I'm surprised you haven't looked at the underlying research. Preference studies fall into the same type research done in all controlled studies in social science and psychology. Set up a situation carefully enough, and human behaviour falls into repeatable patterns. It makes the engineering simpler by defining the limits of perception and, accordingly, the design parameters.
This is a good example of the limits of perception. What you're capturing is not the space, but the pressure fluctuations at the points where the microphones are located, according to their polar sensitivity. You're then reproducing the pressure fluctuations without directional information through loudspeakers, which are coupled to the room they play in. And yet the end result still sounds good.
The situation isn't simplified by using loudspeakers with restricted directivity or dead rooms given the way that you're capturing or synthesizing the soundfield in the first place. There are aspects of playback which you simply cannot control. But you can, however, use their characteristics to your advantage.
This ambisonic setup for example isn't the definition of soundfield accuracy.
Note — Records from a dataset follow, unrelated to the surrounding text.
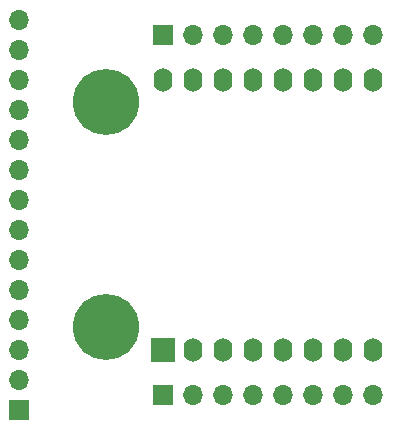
<source format=gts>
G04 #@! TF.GenerationSoftware,KiCad,Pcbnew,(5.1.10)-1*
G04 #@! TF.CreationDate,2021-09-27T00:24:43+02:00*
G04 #@! TF.ProjectId,ili9341,696c6939-3334-4312-9e6b-696361645f70,rev?*
G04 #@! TF.SameCoordinates,Original*
G04 #@! TF.FileFunction,Soldermask,Top*
G04 #@! TF.FilePolarity,Negative*
%FSLAX46Y46*%
G04 Gerber Fmt 4.6, Leading zero omitted, Abs format (unit mm)*
G04 Created by KiCad (PCBNEW (5.1.10)-1) date 2021-09-27 00:24:43*
%MOMM*%
%LPD*%
G01*
G04 APERTURE LIST*
%ADD10O,1.700000X1.700000*%
%ADD11R,1.700000X1.700000*%
%ADD12C,5.600000*%
%ADD13O,1.600000X2.000000*%
%ADD14R,2.000000X2.000000*%
G04 APERTURE END LIST*
D10*
X115062000Y-62230000D03*
X112522000Y-62230000D03*
X109982000Y-62230000D03*
X107442000Y-62230000D03*
X104902000Y-62230000D03*
X102362000Y-62230000D03*
X99822000Y-62230000D03*
D11*
X97282000Y-62230000D03*
D10*
X115062000Y-92710000D03*
X112522000Y-92710000D03*
X109982000Y-92710000D03*
X107442000Y-92710000D03*
X104902000Y-92710000D03*
X102362000Y-92710000D03*
X99822000Y-92710000D03*
D11*
X97282000Y-92710000D03*
D12*
X92456000Y-86995000D03*
X92456000Y-67945000D03*
D13*
X97282000Y-66040000D03*
X99822000Y-66040000D03*
X102362000Y-66040000D03*
X104902000Y-66040000D03*
X107442000Y-66040000D03*
X109982000Y-66040000D03*
X112522000Y-66040000D03*
X115062000Y-66040000D03*
X115062000Y-88900000D03*
X112522000Y-88900000D03*
X109982000Y-88900000D03*
X107442000Y-88900000D03*
X104902000Y-88900000D03*
X102362000Y-88900000D03*
D14*
X97282000Y-88900000D03*
D13*
X99822000Y-88900000D03*
D10*
X85090000Y-60960000D03*
X85090000Y-63500000D03*
X85090000Y-66040000D03*
X85090000Y-68580000D03*
X85090000Y-71120000D03*
X85090000Y-73660000D03*
X85090000Y-76200000D03*
X85090000Y-78740000D03*
X85090000Y-81280000D03*
X85090000Y-83820000D03*
X85090000Y-86360000D03*
X85090000Y-88900000D03*
X85090000Y-91440000D03*
D11*
X85090000Y-93980000D03*
M02*

</source>
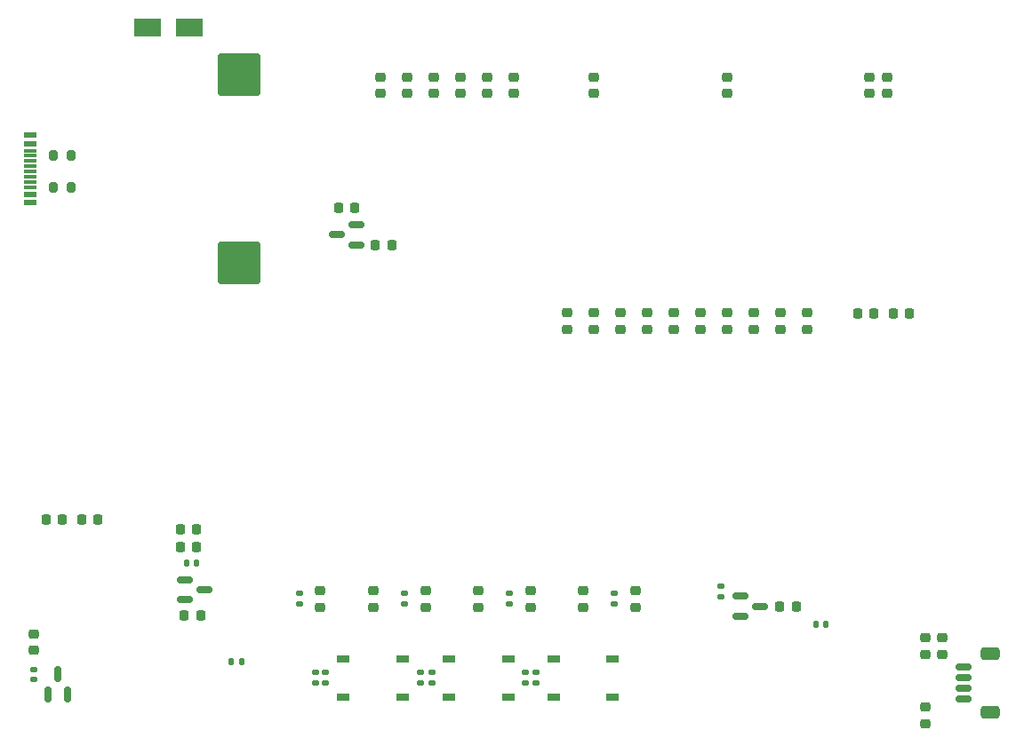
<source format=gtp>
G04 #@! TF.GenerationSoftware,KiCad,Pcbnew,6.0.11-2627ca5db0~126~ubuntu22.04.1*
G04 #@! TF.CreationDate,2023-05-26T00:57:04+02:00*
G04 #@! TF.ProjectId,ELKS,454c4b53-2e6b-4696-9361-645f70636258,rev?*
G04 #@! TF.SameCoordinates,Original*
G04 #@! TF.FileFunction,Paste,Top*
G04 #@! TF.FilePolarity,Positive*
%FSLAX46Y46*%
G04 Gerber Fmt 4.6, Leading zero omitted, Abs format (unit mm)*
G04 Created by KiCad (PCBNEW 6.0.11-2627ca5db0~126~ubuntu22.04.1) date 2023-05-26 00:57:04*
%MOMM*%
%LPD*%
G01*
G04 APERTURE LIST*
G04 Aperture macros list*
%AMRoundRect*
0 Rectangle with rounded corners*
0 $1 Rounding radius*
0 $2 $3 $4 $5 $6 $7 $8 $9 X,Y pos of 4 corners*
0 Add a 4 corners polygon primitive as box body*
4,1,4,$2,$3,$4,$5,$6,$7,$8,$9,$2,$3,0*
0 Add four circle primitives for the rounded corners*
1,1,$1+$1,$2,$3*
1,1,$1+$1,$4,$5*
1,1,$1+$1,$6,$7*
1,1,$1+$1,$8,$9*
0 Add four rect primitives between the rounded corners*
20,1,$1+$1,$2,$3,$4,$5,0*
20,1,$1+$1,$4,$5,$6,$7,0*
20,1,$1+$1,$6,$7,$8,$9,0*
20,1,$1+$1,$8,$9,$2,$3,0*%
G04 Aperture macros list end*
%ADD10RoundRect,0.225000X-0.250000X0.225000X-0.250000X-0.225000X0.250000X-0.225000X0.250000X0.225000X0*%
%ADD11R,1.300000X0.700000*%
%ADD12RoundRect,0.150000X-0.587500X-0.150000X0.587500X-0.150000X0.587500X0.150000X-0.587500X0.150000X0*%
%ADD13RoundRect,0.218750X-0.256250X0.218750X-0.256250X-0.218750X0.256250X-0.218750X0.256250X0.218750X0*%
%ADD14RoundRect,0.135000X-0.185000X0.135000X-0.185000X-0.135000X0.185000X-0.135000X0.185000X0.135000X0*%
%ADD15RoundRect,0.225000X0.225000X0.250000X-0.225000X0.250000X-0.225000X-0.250000X0.225000X-0.250000X0*%
%ADD16R,2.500000X1.800000*%
%ADD17RoundRect,0.225000X-0.225000X-0.250000X0.225000X-0.250000X0.225000X0.250000X-0.225000X0.250000X0*%
%ADD18RoundRect,0.140000X-0.170000X0.140000X-0.170000X-0.140000X0.170000X-0.140000X0.170000X0.140000X0*%
%ADD19RoundRect,0.200000X-1.800000X1.800000X-1.800000X-1.800000X1.800000X-1.800000X1.800000X1.800000X0*%
%ADD20RoundRect,0.225000X0.250000X-0.225000X0.250000X0.225000X-0.250000X0.225000X-0.250000X-0.225000X0*%
%ADD21RoundRect,0.140000X-0.140000X-0.170000X0.140000X-0.170000X0.140000X0.170000X-0.140000X0.170000X0*%
%ADD22RoundRect,0.150000X-0.625000X0.150000X-0.625000X-0.150000X0.625000X-0.150000X0.625000X0.150000X0*%
%ADD23RoundRect,0.250000X-0.650000X0.350000X-0.650000X-0.350000X0.650000X-0.350000X0.650000X0.350000X0*%
%ADD24RoundRect,0.140000X0.170000X-0.140000X0.170000X0.140000X-0.170000X0.140000X-0.170000X-0.140000X0*%
%ADD25RoundRect,0.200000X-0.200000X-0.275000X0.200000X-0.275000X0.200000X0.275000X-0.200000X0.275000X0*%
%ADD26R,1.150000X0.600000*%
%ADD27R,1.150000X0.300000*%
%ADD28RoundRect,0.150000X0.150000X-0.587500X0.150000X0.587500X-0.150000X0.587500X-0.150000X-0.587500X0*%
%ADD29RoundRect,0.150000X0.587500X0.150000X-0.587500X0.150000X-0.587500X-0.150000X0.587500X-0.150000X0*%
G04 APERTURE END LIST*
D10*
G04 #@! TO.C,R1*
X139650000Y-121325000D03*
X139650000Y-122875000D03*
G04 #@! TD*
D11*
G04 #@! TO.C,SW1*
X136850000Y-131450000D03*
X136850000Y-127800000D03*
X142450000Y-127800000D03*
X142450000Y-131450000D03*
G04 #@! TD*
D10*
G04 #@! TO.C,R28*
X173410000Y-94825000D03*
X173410000Y-96375000D03*
G04 #@! TD*
D12*
G04 #@! TO.C,Q4*
X174625000Y-121850000D03*
X174625000Y-123750000D03*
X176500000Y-122800000D03*
G04 #@! TD*
D13*
G04 #@! TO.C,D2*
X154650000Y-121312500D03*
X154650000Y-122887500D03*
G04 #@! TD*
D14*
G04 #@! TO.C,R14*
X142650000Y-121590000D03*
X142650000Y-122610000D03*
G04 #@! TD*
D10*
G04 #@! TO.C,R25*
X158170000Y-94825000D03*
X158170000Y-96375000D03*
G04 #@! TD*
D15*
G04 #@! TO.C,R20*
X123225000Y-123700000D03*
X121675000Y-123700000D03*
G04 #@! TD*
D16*
G04 #@! TO.C,D1*
X122150000Y-67600000D03*
X118150000Y-67600000D03*
G04 #@! TD*
D17*
G04 #@! TO.C,C10*
X189230000Y-94850000D03*
X190780000Y-94850000D03*
G04 #@! TD*
D14*
G04 #@! TO.C,R10*
X132650000Y-121590000D03*
X132650000Y-122610000D03*
G04 #@! TD*
D18*
G04 #@! TO.C,C4*
X145250000Y-129120000D03*
X145250000Y-130080000D03*
G04 #@! TD*
D19*
G04 #@! TO.C,BZ1*
X126900000Y-90100000D03*
X126900000Y-72100000D03*
G04 #@! TD*
D20*
G04 #@! TO.C,R39*
X153090000Y-73875000D03*
X153090000Y-72325000D03*
G04 #@! TD*
D21*
G04 #@! TO.C,R18*
X121920000Y-118700000D03*
X122880000Y-118700000D03*
G04 #@! TD*
D10*
G04 #@! TO.C,R34*
X142930000Y-72325000D03*
X142930000Y-73875000D03*
G04 #@! TD*
D18*
G04 #@! TO.C,C3*
X135150000Y-129120000D03*
X135150000Y-130080000D03*
G04 #@! TD*
D14*
G04 #@! TO.C,R12*
X162650000Y-121590000D03*
X162650000Y-122610000D03*
G04 #@! TD*
D22*
G04 #@! TO.C,J9*
X195925000Y-128600000D03*
X195925000Y-129600000D03*
X195925000Y-130600000D03*
X195925000Y-131600000D03*
D23*
X198450000Y-127300000D03*
X198450000Y-132900000D03*
G04 #@! TD*
D20*
G04 #@! TO.C,R29*
X160710000Y-96375000D03*
X160710000Y-94825000D03*
G04 #@! TD*
D10*
G04 #@! TO.C,R33*
X140390000Y-72325000D03*
X140390000Y-73875000D03*
G04 #@! TD*
G04 #@! TO.C,R22*
X192250000Y-125825000D03*
X192250000Y-127375000D03*
G04 #@! TD*
G04 #@! TO.C,R2*
X149650000Y-121325000D03*
X149650000Y-122875000D03*
G04 #@! TD*
D20*
G04 #@! TO.C,C12*
X192300000Y-133975000D03*
X192300000Y-132425000D03*
G04 #@! TD*
D13*
G04 #@! TO.C,D3*
X134650000Y-121312500D03*
X134650000Y-122887500D03*
G04 #@! TD*
D14*
G04 #@! TO.C,R9*
X152650000Y-121590000D03*
X152650000Y-122610000D03*
G04 #@! TD*
D17*
G04 #@! TO.C,C9*
X111900000Y-114528000D03*
X113450000Y-114528000D03*
G04 #@! TD*
D15*
G04 #@! TO.C,C11*
X187400000Y-94850000D03*
X185850000Y-94850000D03*
G04 #@! TD*
D20*
G04 #@! TO.C,R37*
X173410000Y-73875000D03*
X173410000Y-72325000D03*
G04 #@! TD*
G04 #@! TO.C,R32*
X175950000Y-96375000D03*
X175950000Y-94825000D03*
G04 #@! TD*
D24*
G04 #@! TO.C,R4*
X134150000Y-130080000D03*
X134150000Y-129120000D03*
G04 #@! TD*
D25*
G04 #@! TO.C,R16*
X109225000Y-79850000D03*
X110875000Y-79850000D03*
G04 #@! TD*
D20*
G04 #@! TO.C,R40*
X150550000Y-73875000D03*
X150550000Y-72325000D03*
G04 #@! TD*
D26*
G04 #@! TO.C,J1*
X107030000Y-77900000D03*
X107030000Y-78700000D03*
D27*
X107030000Y-79850000D03*
X107030000Y-80850000D03*
X107030000Y-81350000D03*
X107030000Y-82350000D03*
D26*
X107030000Y-83500000D03*
X107030000Y-84300000D03*
X107030000Y-84300000D03*
X107030000Y-83500000D03*
D27*
X107030000Y-82850000D03*
X107030000Y-81850000D03*
X107030000Y-80350000D03*
X107030000Y-79350000D03*
D26*
X107030000Y-78700000D03*
X107030000Y-77900000D03*
G04 #@! TD*
D18*
G04 #@! TO.C,C5*
X155150000Y-129120000D03*
X155150000Y-130080000D03*
G04 #@! TD*
D28*
G04 #@! TO.C,Q3*
X108680000Y-131170000D03*
X110580000Y-131170000D03*
X109630000Y-129295000D03*
G04 #@! TD*
D17*
G04 #@! TO.C,R11*
X139900000Y-88325000D03*
X141450000Y-88325000D03*
G04 #@! TD*
D10*
G04 #@! TO.C,R3*
X159650000Y-121325000D03*
X159650000Y-122875000D03*
G04 #@! TD*
G04 #@! TO.C,R36*
X148010000Y-72325000D03*
X148010000Y-73875000D03*
G04 #@! TD*
G04 #@! TO.C,R21*
X193850000Y-125825000D03*
X193850000Y-127375000D03*
G04 #@! TD*
D15*
G04 #@! TO.C,C14*
X122875000Y-117140000D03*
X121325000Y-117140000D03*
G04 #@! TD*
D20*
G04 #@! TO.C,R17*
X107390000Y-126975000D03*
X107390000Y-125425000D03*
G04 #@! TD*
D10*
G04 #@! TO.C,R35*
X145470000Y-72325000D03*
X145470000Y-73875000D03*
G04 #@! TD*
D13*
G04 #@! TO.C,D4*
X164650000Y-121312500D03*
X164650000Y-122887500D03*
G04 #@! TD*
D10*
G04 #@! TO.C,C2*
X188650000Y-72325000D03*
X188650000Y-73875000D03*
G04 #@! TD*
D20*
G04 #@! TO.C,R31*
X170870000Y-96375000D03*
X170870000Y-94825000D03*
G04 #@! TD*
D17*
G04 #@! TO.C,R24*
X178425000Y-122800000D03*
X179975000Y-122800000D03*
G04 #@! TD*
D15*
G04 #@! TO.C,C13*
X122875000Y-115450000D03*
X121325000Y-115450000D03*
G04 #@! TD*
D24*
G04 #@! TO.C,R6*
X154150000Y-130080000D03*
X154150000Y-129120000D03*
G04 #@! TD*
D10*
G04 #@! TO.C,R26*
X163250000Y-94825000D03*
X163250000Y-96375000D03*
G04 #@! TD*
D29*
G04 #@! TO.C,Q1*
X138087500Y-88325000D03*
X138087500Y-86425000D03*
X136212500Y-87375000D03*
G04 #@! TD*
D11*
G04 #@! TO.C,SW2*
X146923028Y-131450000D03*
X146923028Y-127800000D03*
X152523028Y-127800000D03*
X152523028Y-131450000D03*
G04 #@! TD*
D15*
G04 #@! TO.C,C8*
X110075000Y-114528000D03*
X108525000Y-114528000D03*
G04 #@! TD*
D13*
G04 #@! TO.C,D5*
X144650000Y-121312500D03*
X144650000Y-122887500D03*
G04 #@! TD*
D20*
G04 #@! TO.C,R30*
X165790000Y-96375000D03*
X165790000Y-94825000D03*
G04 #@! TD*
D18*
G04 #@! TO.C,R23*
X172800000Y-120920000D03*
X172800000Y-121880000D03*
G04 #@! TD*
D24*
G04 #@! TO.C,R5*
X144150000Y-130080000D03*
X144150000Y-129120000D03*
G04 #@! TD*
D20*
G04 #@! TO.C,R38*
X160710000Y-73875000D03*
X160710000Y-72325000D03*
G04 #@! TD*
D10*
G04 #@! TO.C,R8*
X181030000Y-94825000D03*
X181030000Y-96375000D03*
G04 #@! TD*
G04 #@! TO.C,R27*
X168330000Y-94825000D03*
X168330000Y-96375000D03*
G04 #@! TD*
D12*
G04 #@! TO.C,Q2*
X121712500Y-120250000D03*
X121712500Y-122150000D03*
X123587500Y-121200000D03*
G04 #@! TD*
D25*
G04 #@! TO.C,R15*
X109225000Y-82850000D03*
X110875000Y-82850000D03*
G04 #@! TD*
D21*
G04 #@! TO.C,C6*
X126170000Y-128100000D03*
X127130000Y-128100000D03*
G04 #@! TD*
G04 #@! TO.C,C7*
X181820000Y-124500000D03*
X182780000Y-124500000D03*
G04 #@! TD*
D10*
G04 #@! TO.C,C1*
X186900000Y-72325000D03*
X186900000Y-73875000D03*
G04 #@! TD*
D17*
G04 #@! TO.C,R13*
X136375000Y-84770000D03*
X137925000Y-84770000D03*
G04 #@! TD*
D11*
G04 #@! TO.C,SW3*
X156850000Y-131450000D03*
X156850000Y-127800000D03*
X162450000Y-127800000D03*
X162450000Y-131450000D03*
G04 #@! TD*
D10*
G04 #@! TO.C,R7*
X178490000Y-94825000D03*
X178490000Y-96375000D03*
G04 #@! TD*
D24*
G04 #@! TO.C,R19*
X107380000Y-129770000D03*
X107380000Y-128810000D03*
G04 #@! TD*
M02*

</source>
It has two main advantages besides the ones offered by other multichannel systems (no reliance on speaker location or discrete channel count, so you can input any format you like) and many disadvantages (small sweet spot, fuzzy or smeared imaging, timbral inaccuracy and spatial aliasing), even in anechoic circumstances.
In all other situations reflections are integral to the playback system by supplementing the distribution of spatial energy through acoustic phantom sources and can be controlled through treatment.
The main caveat, or frustration, I guess, is that you really can't take full soundfield accuracy as your goal. None of the known system configs really for allow it. Even with that in mind, I'd really like to hear the WFS system at EMPAC one day.